Records from a data collection
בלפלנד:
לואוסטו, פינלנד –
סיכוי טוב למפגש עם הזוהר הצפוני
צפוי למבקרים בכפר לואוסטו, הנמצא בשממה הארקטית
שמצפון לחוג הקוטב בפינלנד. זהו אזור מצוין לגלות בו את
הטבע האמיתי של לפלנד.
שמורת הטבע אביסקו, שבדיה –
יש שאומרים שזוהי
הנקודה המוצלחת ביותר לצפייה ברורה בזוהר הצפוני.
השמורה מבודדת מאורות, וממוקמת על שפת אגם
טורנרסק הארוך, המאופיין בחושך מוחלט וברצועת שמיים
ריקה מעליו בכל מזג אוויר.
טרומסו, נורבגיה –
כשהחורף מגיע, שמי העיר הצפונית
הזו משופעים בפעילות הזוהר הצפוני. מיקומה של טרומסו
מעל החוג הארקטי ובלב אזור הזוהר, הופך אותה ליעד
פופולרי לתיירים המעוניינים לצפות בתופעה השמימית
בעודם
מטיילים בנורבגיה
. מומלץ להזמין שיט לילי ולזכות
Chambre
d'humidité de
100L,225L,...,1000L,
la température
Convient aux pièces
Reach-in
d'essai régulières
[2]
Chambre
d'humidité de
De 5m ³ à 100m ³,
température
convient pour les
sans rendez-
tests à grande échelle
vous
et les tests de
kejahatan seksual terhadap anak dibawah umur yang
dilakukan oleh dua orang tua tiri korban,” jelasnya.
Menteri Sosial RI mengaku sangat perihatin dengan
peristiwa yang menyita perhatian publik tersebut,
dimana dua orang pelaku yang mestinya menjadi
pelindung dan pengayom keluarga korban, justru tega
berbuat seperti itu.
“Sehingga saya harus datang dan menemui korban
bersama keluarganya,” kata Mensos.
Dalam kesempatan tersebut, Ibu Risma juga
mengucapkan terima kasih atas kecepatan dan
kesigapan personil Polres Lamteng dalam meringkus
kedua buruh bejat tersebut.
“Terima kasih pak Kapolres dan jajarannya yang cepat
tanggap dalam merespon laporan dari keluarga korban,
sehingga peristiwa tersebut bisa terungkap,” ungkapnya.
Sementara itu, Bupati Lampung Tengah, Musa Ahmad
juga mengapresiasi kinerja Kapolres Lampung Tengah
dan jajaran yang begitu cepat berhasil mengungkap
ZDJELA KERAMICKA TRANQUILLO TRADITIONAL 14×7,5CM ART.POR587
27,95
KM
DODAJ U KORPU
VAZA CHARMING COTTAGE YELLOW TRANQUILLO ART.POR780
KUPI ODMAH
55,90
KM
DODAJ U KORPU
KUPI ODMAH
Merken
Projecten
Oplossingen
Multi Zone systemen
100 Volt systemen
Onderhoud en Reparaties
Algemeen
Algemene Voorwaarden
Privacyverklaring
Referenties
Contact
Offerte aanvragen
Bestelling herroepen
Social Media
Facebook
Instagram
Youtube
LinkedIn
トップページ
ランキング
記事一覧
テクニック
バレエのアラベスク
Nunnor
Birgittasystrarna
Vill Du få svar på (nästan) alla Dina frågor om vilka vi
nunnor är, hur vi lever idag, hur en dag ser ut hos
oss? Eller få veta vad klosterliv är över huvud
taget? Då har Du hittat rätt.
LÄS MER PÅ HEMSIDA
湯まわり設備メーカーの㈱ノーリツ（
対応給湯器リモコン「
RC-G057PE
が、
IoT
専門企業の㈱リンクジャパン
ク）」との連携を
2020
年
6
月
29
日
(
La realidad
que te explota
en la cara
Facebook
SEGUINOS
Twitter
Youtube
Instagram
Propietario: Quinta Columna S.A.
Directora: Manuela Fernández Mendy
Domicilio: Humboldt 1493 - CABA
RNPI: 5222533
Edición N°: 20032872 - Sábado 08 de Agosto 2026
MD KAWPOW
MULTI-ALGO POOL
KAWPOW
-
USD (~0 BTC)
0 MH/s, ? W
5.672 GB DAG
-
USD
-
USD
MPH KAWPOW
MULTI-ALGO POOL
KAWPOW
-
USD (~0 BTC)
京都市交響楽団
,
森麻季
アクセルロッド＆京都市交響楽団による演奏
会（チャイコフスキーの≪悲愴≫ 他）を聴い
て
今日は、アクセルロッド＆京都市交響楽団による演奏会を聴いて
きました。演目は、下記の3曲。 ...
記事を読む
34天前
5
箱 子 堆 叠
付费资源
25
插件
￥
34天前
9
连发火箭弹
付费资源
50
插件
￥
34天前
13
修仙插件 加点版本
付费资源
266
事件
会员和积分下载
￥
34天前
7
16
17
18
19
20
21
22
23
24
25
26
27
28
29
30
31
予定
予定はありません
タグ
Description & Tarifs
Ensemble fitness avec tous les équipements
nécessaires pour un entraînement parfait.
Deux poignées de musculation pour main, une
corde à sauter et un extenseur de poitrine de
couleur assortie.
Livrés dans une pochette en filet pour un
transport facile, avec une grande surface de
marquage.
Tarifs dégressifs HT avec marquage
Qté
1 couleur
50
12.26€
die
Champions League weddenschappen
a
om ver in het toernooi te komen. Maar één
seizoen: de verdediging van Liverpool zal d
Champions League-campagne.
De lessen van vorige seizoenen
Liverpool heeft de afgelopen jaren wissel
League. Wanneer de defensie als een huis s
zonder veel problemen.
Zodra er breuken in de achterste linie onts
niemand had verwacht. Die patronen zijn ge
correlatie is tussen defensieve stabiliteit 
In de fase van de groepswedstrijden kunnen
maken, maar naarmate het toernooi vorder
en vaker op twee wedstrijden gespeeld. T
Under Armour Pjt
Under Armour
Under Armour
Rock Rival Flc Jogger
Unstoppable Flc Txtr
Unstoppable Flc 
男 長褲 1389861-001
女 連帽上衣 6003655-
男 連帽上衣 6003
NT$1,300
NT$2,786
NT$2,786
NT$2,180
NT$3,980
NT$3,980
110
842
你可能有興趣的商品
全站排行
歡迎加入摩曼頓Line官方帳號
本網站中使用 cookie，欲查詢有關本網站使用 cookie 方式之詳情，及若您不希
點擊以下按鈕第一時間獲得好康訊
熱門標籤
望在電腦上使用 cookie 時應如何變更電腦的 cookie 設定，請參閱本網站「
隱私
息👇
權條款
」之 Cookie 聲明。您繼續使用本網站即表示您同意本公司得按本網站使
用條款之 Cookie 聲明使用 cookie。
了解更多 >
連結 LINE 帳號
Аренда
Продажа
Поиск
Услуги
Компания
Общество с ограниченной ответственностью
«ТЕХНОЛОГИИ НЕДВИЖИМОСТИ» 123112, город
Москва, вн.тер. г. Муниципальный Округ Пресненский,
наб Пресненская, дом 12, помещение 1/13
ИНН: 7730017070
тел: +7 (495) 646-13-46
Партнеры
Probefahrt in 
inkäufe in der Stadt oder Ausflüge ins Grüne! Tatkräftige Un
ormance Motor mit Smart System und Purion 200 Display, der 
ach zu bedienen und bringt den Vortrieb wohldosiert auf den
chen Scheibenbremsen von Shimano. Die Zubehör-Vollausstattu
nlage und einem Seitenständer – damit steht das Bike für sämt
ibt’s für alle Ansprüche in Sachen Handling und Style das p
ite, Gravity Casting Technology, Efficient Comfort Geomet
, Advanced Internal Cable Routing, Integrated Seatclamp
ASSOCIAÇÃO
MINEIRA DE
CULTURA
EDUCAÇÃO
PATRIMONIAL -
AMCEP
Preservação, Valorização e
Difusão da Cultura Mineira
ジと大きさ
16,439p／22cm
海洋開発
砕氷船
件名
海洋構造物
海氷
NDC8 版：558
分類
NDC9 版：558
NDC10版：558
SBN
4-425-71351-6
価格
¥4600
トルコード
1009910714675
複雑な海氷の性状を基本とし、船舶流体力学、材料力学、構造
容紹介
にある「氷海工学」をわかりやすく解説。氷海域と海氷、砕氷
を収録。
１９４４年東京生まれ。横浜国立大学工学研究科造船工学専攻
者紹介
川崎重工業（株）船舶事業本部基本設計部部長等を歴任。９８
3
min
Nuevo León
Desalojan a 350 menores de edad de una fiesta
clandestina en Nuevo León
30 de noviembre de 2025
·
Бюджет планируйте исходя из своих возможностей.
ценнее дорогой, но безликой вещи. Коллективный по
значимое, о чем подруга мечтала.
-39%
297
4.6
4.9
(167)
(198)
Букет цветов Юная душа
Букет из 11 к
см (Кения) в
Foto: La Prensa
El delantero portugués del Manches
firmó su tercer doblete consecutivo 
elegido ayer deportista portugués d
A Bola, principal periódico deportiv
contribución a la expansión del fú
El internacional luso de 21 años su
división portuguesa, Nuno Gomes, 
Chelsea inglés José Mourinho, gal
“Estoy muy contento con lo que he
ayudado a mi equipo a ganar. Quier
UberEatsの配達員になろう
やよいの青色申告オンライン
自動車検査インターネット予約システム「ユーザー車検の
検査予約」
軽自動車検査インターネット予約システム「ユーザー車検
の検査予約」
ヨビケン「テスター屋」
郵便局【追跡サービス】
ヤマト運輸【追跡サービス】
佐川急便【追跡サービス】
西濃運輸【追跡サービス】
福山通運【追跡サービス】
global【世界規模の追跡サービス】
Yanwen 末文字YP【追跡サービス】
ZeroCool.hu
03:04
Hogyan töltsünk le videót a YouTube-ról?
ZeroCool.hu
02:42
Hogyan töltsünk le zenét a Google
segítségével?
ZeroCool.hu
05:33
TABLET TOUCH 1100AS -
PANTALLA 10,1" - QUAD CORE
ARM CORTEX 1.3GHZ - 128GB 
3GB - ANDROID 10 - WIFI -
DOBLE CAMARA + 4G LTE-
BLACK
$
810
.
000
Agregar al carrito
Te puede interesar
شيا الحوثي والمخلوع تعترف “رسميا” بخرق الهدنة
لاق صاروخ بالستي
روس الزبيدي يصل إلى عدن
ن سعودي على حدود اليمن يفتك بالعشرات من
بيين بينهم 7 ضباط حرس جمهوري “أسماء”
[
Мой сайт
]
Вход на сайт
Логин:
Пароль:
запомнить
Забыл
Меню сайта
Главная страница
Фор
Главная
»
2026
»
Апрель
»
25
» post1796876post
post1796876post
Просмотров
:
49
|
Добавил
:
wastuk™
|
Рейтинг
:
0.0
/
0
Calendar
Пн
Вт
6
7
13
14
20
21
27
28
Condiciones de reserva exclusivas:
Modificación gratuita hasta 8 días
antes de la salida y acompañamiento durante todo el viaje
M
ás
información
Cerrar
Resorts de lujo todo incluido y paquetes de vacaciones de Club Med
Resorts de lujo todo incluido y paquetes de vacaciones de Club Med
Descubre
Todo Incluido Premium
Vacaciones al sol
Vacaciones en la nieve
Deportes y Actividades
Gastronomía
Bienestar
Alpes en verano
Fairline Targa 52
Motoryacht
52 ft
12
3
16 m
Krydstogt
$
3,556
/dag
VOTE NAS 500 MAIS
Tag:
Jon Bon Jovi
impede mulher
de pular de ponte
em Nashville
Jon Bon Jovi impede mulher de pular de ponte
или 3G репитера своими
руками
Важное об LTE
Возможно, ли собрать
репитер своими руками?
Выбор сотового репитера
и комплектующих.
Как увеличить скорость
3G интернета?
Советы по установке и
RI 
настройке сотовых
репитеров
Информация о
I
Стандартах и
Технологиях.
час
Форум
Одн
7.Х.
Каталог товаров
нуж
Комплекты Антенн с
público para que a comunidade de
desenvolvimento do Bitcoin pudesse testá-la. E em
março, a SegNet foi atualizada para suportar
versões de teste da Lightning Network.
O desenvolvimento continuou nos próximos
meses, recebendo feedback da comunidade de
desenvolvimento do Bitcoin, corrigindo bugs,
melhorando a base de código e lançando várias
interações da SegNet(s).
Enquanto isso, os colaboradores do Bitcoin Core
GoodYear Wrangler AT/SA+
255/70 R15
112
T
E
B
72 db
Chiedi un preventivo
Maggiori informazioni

▶ _WHAT NEEDS TO BE DONE_
Rewrite the data from its first line through the line containing "pelindung dan pengayom", putting "Salle" wherever "Chambre" appears and keeping everything else the same.

▶ _EXERCISE RESULT_
בלפלנד:
לואוסטו, פינלנד –
סיכוי טוב למפגש עם הזוהר הצפוני
צפוי למבקרים בכפר לואוסטו, הנמצא בשממה הארקטית
שמצפון לחוג הקוטב בפינלנד. זהו אזור מצוין לגלות בו את
הטבע האמיתי של לפלנד.
שמורת הטבע אביסקו, שבדיה –
יש שאומרים שזוהי
הנקודה המוצלחת ביותר לצפייה ברורה בזוהר הצפוני.
השמורה מבודדת מאורות, וממוקמת על שפת אגם
טורנרסק הארוך, המאופיין בחושך מוחלט וברצועת שמיים
ריקה מעליו בכל מזג אוויר.
טרומסו, נורבגיה –
כשהחורף מגיע, שמי העיר הצפונית
הזו משופעים בפעילות הזוהר הצפוני. מיקומה של טרומסו
מעל החוג הארקטי ובלב אזור הזוהר, הופך אותה ליעד
פופולרי לתיירים המעוניינים לצפות בתופעה השמימית
בעודם
מטיילים בנורבגיה
. מומלץ להזמין שיט לילי ולזכות
Salle
d'humidité de
100L,225L,...,1000L,
la température
Convient aux pièces
Reach-in
d'essai régulières
[2]
Salle
d'humidité de
De 5m ³ à 100m ³,
température
convient pour les
sans rendez-
tests à grande échelle
vous
et les tests de
kejahatan seksual terhadap anak dibawah umur yang
dilakukan oleh dua orang tua tiri korban,” jelasnya.
Menteri Sosial RI mengaku sangat perihatin dengan
peristiwa yang menyita perhatian publik tersebut,
dimana dua orang pelaku yang mestinya menjadi
pelindung dan pengayom keluarga korban, justru tega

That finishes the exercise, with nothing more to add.